Task to carry out:
Copy each line of the material below that includes the string "FRAMCOLOR".

Extracted information:

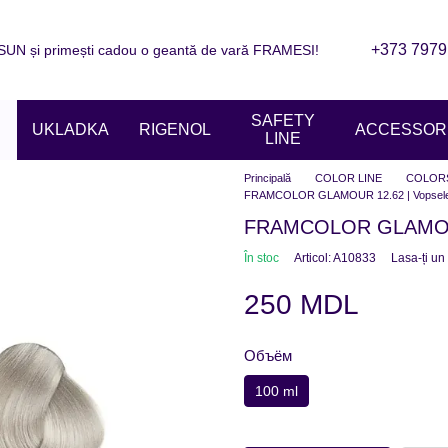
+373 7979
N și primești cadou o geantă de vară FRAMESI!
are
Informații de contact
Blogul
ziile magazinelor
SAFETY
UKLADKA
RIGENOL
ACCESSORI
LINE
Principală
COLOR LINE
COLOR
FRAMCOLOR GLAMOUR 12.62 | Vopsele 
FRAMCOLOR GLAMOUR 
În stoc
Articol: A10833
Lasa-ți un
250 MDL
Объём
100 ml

--

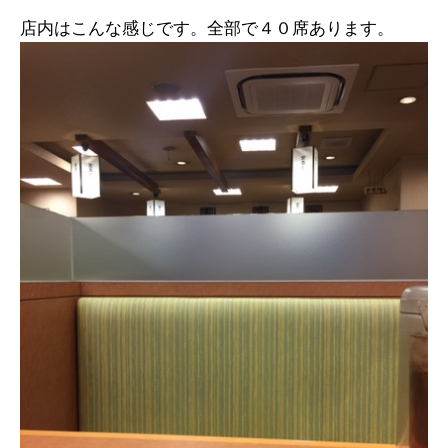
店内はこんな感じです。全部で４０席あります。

Reply to the exercise:
FRAMCOLOR GLAMOUR 12.62 | Vopsele 
FRAMCOLOR GLAMOUR 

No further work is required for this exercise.